PAGE EXCERPT:
The river Dhaleswhari runs past the new tanning area in Savar. Photo: David Lundmark.
More problems have emerged after the move to Savar. There is a housing shortage, no schools and no hospital.
Many workers are forced to stay in Hazaribagh and must now commute several hours a day in order to get to work.
“The costs are increasing. They can no longer go home to eat and have to pay for the commuting”, Abul Kalam Azad says with a sigh.
The faltering economy of the tanneries makes life harder for his union members. All in all, around 20 000–25 000 people work in the area, according to the union and many tanneries have not yet started their business in Savar.
“I wish I could say that there were some tannery with decent working conditions, but in the last three years ten people have died in accidents” says Abul Kalam Azad.
What happened in Hazaribagh is now happening in Savar. Another river destroyed.
Rizwana Hassan, environment lawyer, Bangladesh.
Through the years, the environment lawyer Rizwana Hassan has made herself a name as a sharp critic of the tanning industry but she puts most of the blame for the Savar catastrophe on the government.
“They used taxpayers’ money to create a new industrial zone for the tanneries, but they cannot solve all the problems that have emerged. They all blame one another. It is a case of failed leadership.”
Rizwana Hassan has visited the area several times and seen sick children and dead fish.
“What happened in Hazaribagh is now happening in Savar. Another river destroyed. The only solution is to close the industry and solve all the problems before starting again.”
So, who is responsiblefor fixing the problems in Savar?
Abdul Halim is the senior civil servant at the Ministry of Industry in Bangladesh. He thinks that things have become much better since the industry moved from Hazaribagh. And he denies that the water treatment plants are out of order.
Abdul Halim, senior civil servant at the Ministry of Industry in Bangladesh. Photo: David Lundmark.

WHAT YOU NEED TO DO:
1 - Reproduce the excerpt on the Savar tanneries word for word, beginning at the words "The river Dhaleswhari" and stopping after "get to work.".
2 - Resume the excerpt on the Savar tanneries, writing on from the end of its final sentence.

GIVEN RECORDS:
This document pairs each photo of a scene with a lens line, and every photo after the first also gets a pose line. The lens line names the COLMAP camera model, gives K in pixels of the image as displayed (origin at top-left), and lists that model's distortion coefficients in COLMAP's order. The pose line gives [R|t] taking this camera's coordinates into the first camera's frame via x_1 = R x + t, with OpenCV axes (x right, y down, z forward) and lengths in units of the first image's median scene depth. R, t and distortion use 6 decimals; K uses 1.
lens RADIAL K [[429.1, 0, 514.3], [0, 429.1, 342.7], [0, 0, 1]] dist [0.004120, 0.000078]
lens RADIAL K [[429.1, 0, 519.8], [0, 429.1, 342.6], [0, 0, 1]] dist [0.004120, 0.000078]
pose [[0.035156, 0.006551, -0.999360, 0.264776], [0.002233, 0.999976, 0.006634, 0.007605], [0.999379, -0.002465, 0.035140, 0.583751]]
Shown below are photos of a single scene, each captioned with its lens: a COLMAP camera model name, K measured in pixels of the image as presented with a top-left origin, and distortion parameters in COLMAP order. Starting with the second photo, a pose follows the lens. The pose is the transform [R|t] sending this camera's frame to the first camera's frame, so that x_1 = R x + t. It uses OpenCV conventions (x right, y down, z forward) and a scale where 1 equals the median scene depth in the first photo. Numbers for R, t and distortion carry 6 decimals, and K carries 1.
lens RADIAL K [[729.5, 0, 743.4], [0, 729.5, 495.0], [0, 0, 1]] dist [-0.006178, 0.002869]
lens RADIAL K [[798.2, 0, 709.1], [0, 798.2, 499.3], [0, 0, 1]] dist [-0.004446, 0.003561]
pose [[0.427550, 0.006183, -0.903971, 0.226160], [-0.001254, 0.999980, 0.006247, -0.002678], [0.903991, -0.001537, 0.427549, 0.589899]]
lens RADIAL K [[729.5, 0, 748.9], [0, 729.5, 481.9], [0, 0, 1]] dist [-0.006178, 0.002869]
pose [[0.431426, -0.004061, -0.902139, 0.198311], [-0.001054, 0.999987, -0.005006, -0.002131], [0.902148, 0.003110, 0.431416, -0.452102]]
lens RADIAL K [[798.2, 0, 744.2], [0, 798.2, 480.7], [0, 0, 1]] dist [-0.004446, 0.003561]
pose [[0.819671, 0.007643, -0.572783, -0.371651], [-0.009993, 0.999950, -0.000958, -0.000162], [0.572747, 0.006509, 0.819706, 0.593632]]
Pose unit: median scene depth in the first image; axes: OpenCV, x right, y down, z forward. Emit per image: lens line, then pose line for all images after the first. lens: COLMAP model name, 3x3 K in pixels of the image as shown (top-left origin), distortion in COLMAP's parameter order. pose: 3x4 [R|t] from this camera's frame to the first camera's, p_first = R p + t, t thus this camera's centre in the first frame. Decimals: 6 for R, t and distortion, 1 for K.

ANSWERS IN ORDER:
1 -
The river Dhaleswhari runs past the new tanning area in Savar. Photo: David Lundmark.
More problems have emerged after the move to Savar. There is a housing shortage, no schools and no hospital.
Many workers are forced to stay in Hazaribagh and must now commute several hours a day in order to get to work.

2 -
“I have received reports saying that they work.”
Is the river polluted?
“Tests have been carried out and I have seen reports. It hasn’t become worse. The river was already polluted before.”
Can I see those reports?
“No, they are not here.”
Abdul Halim says that there are solutions for taking care of the solid waste from the dump.
For several years you have known that the tanneries were about to move. Why have you not solved it? “There are companies that can take care of the by-products They have not started yet.”
People around the dump are falling ill. What do you want to say to them? “We have no concrete information saying that they are falling ill.”
What’s your time plan? “It’s a process. Things are happening fast now. I am inviting you to come back in six months. You shall see another scenario.”
Promise? “Yes, you’ll see
Rizwana Hasan, the environment lawyer, does no believe one iota of his promises.
“He is giving us false expectations, he doesn’t know what he is talking about”, she says.
Health at risk The specimen we took from tannery waste in Bangladesh contain a high percentage Hexavalent Chrome. Two Swedish experts have taken a closer look at the results.
“What sticks out the most is the large amounts of Hexavalent Chrome and of Chloride, says Stefan Rydin one of Europe’s most prominent experts on environmental issues in the tannery industry.
The specimen shows that the amount of Hexavalent Chrome is 73.1 milligram per kilogram. In Sweden, the Swedish Environmental Prorection Agency’s general target value for Hexavalent Chrome in less sensitive areas such as an industrial zone, is 10 .0 milligram per kilogram.
According to Camilla Westlund, inspector at the Swedish Chemicals Agency, the risk of cancer is greatest when breathing in but one should not dismiss the possibility of skin contact with Hexavalent Chrome causing cancer.
Skin contact causes rashes and blisters. Add to that that a tannery could be using towards 150 different chemicals that can be hazardous to one’s health.
It surprises Stefan Rydin that the government of Bangladesh which forced the tanneries to move to Savar, has not solved the waste problem. It takes a tonne of hides to produce 200-250 kilo leather. The rest is waste.